First of all, you need know nothing about pools. The only thing

you need know is what a pool filter looks like. If you don't know that.

Second, dress casual. Preferably, in black. Visit your

"friends" house, the one whose pool looks like fun!!) Then you

reverse the polarity of his/her pool, by switching the wires around.

They are located in the back of the pump. This will have quite an

effect when the pump goes on. In other words. Boooooooooooommm!

Thats right, when you mix + wires with - plugs, and vice- versa, the

4th of july happens again.

Not into total destruction??? When the pump is off, switch the

pump to "backwash". Turn the pump on and get the phuck out! When you

look the next day, phunny. The pool is dry. If you want permanant

damage, yet no great display like my first one mentioned, shut the

valves of the pool off. (There are usually 2) One that goes to the

main drain and one that goes to the filter in the pool. That should

be enough to have one dead pump. The pump must take in water, so when

there isn't any...

Practical jokes: these next ones deal with true friends and

there is *no* permanent damage done. If you have a pool, you must

check the pool with chemicals. There is one labeled orthotolidine.

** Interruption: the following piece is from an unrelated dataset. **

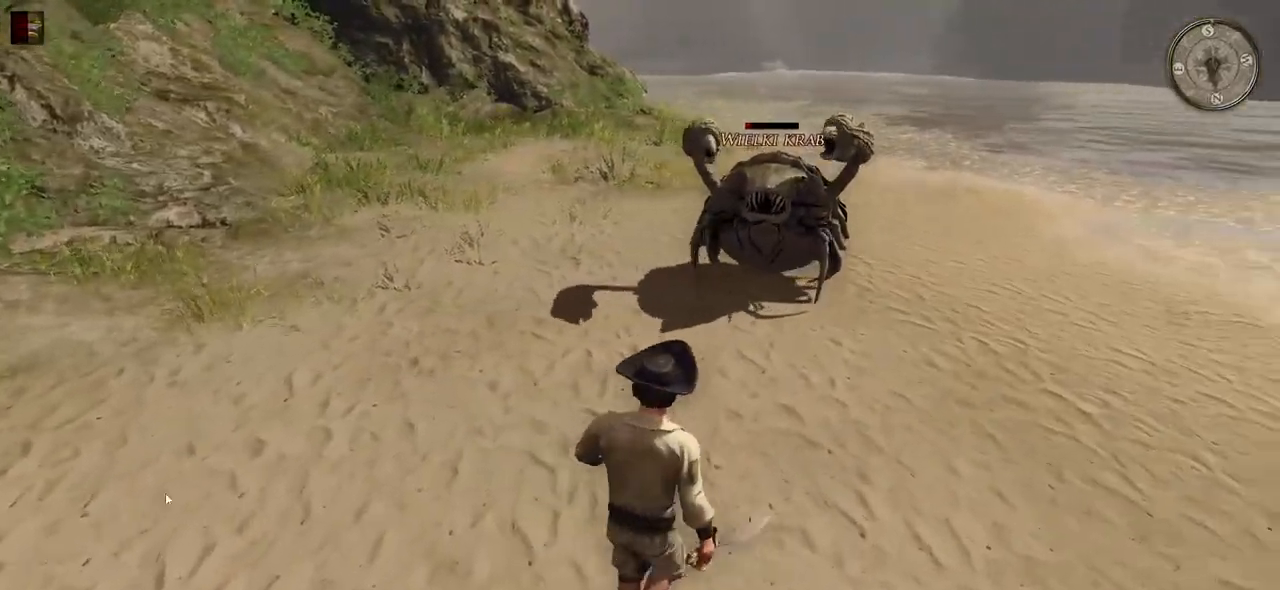
{"keys": ["w"], "mouse": ["left"], "events": [[460, "mouse_left", "down"]]}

The other is labeled alkaline (ph). You want orthotolidine. (It

checks the chlorine).

Go to your local pool store and tell them you're going into the pool

business, and to sell you orthotolidine (a

CL detector) Buy this in great quantities if possible. The solution

is clear. You fill 2 baggies with this chemical. And sew the bags to

the inside of your suit. Next, go swimming with your friend!

Then open the bags and look like you're enjoying a piss. And anyone

there will turn a deep red! They will be embarrased so much,

Especially if they have guests there! Explain what it is, then add

vinegar to the pool. Only a little. The "piss" disappears.